Not the dependency court holding the hearing:

[T]he KCSA [does not] authorize a court to revisit a probable cause determination that has been made. It is not the responsibility of a court in a KCSA hearing to re-determine whether there was probable cause; rather, the responsibility of the court is to determine whether a court of competent jurisdiction has found probable cause, and then to allow the caregiver to present clear and convincing evidence to rebut the statutory presumption that flows from the probable cause determination.

DCF v. P.F., — So.3d —- (Fla. 5th DCA 2013).

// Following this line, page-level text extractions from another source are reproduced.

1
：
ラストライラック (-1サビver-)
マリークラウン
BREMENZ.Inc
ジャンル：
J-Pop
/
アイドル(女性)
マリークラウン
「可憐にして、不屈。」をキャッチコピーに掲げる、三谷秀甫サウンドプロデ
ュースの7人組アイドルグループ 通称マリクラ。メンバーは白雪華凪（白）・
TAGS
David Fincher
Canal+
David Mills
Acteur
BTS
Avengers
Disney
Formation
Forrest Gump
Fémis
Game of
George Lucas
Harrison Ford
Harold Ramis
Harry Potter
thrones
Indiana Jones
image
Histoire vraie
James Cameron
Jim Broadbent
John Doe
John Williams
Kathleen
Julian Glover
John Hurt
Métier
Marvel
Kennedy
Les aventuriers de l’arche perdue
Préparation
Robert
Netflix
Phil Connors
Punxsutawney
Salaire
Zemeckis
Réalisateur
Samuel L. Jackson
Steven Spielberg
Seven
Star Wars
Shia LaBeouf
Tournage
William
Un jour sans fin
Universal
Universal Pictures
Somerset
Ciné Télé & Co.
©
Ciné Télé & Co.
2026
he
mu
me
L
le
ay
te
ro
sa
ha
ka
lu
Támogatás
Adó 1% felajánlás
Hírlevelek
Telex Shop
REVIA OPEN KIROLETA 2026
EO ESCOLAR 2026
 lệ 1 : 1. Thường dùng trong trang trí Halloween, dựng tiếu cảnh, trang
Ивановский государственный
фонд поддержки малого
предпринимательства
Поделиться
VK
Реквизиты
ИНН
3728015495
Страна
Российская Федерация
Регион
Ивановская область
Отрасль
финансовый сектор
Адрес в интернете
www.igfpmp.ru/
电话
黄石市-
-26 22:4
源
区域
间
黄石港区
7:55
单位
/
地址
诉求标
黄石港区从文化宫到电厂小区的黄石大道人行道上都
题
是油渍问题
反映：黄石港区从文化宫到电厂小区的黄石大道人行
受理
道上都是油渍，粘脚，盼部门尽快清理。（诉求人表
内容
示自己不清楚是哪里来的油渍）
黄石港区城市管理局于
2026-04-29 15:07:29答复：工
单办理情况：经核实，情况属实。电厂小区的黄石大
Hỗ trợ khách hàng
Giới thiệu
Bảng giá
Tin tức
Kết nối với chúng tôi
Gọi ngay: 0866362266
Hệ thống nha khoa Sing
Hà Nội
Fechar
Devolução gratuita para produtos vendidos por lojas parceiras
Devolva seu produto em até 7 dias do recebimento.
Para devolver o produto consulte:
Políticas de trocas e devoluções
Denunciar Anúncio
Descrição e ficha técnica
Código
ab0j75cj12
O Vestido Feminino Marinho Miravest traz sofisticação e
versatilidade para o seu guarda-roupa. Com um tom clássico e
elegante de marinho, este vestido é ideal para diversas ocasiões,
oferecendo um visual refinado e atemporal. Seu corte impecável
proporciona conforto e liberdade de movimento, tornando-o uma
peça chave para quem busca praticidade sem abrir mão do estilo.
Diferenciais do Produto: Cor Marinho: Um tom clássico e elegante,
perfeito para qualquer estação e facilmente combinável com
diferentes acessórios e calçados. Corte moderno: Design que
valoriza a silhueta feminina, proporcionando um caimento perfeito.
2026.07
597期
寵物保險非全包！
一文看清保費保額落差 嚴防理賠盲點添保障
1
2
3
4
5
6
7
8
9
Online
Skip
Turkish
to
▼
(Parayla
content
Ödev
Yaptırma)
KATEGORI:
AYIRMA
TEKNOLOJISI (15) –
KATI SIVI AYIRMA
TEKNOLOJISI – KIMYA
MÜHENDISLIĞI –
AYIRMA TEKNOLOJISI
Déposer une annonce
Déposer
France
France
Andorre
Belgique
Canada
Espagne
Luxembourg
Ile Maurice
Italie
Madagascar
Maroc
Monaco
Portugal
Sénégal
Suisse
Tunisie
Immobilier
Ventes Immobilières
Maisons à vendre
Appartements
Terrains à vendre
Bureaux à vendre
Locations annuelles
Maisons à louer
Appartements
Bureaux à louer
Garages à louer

This increased KCSA case law by 50%. The two previous holdings were:

  • KCSA doesn’t apply in dissolution of marriage proceedings. Leneve v. Leneve, 64 So.3d 196 (Fla. 4th DCA 2011); Mahmood v. Mahmood, 15 So.3d 1 (Fla. 4th DCA 2009).
  • KCSA doesn’t apply to kids who haven’t been sexually abused. In re S.C.,  83 So.3d 883 (Fla. 2nd DCA 2012) (because the legislature doesn’t know how to write a good legislative purpose–please someone fix this).

I can’t believe no parent has raised constitutionality yet. Give it time.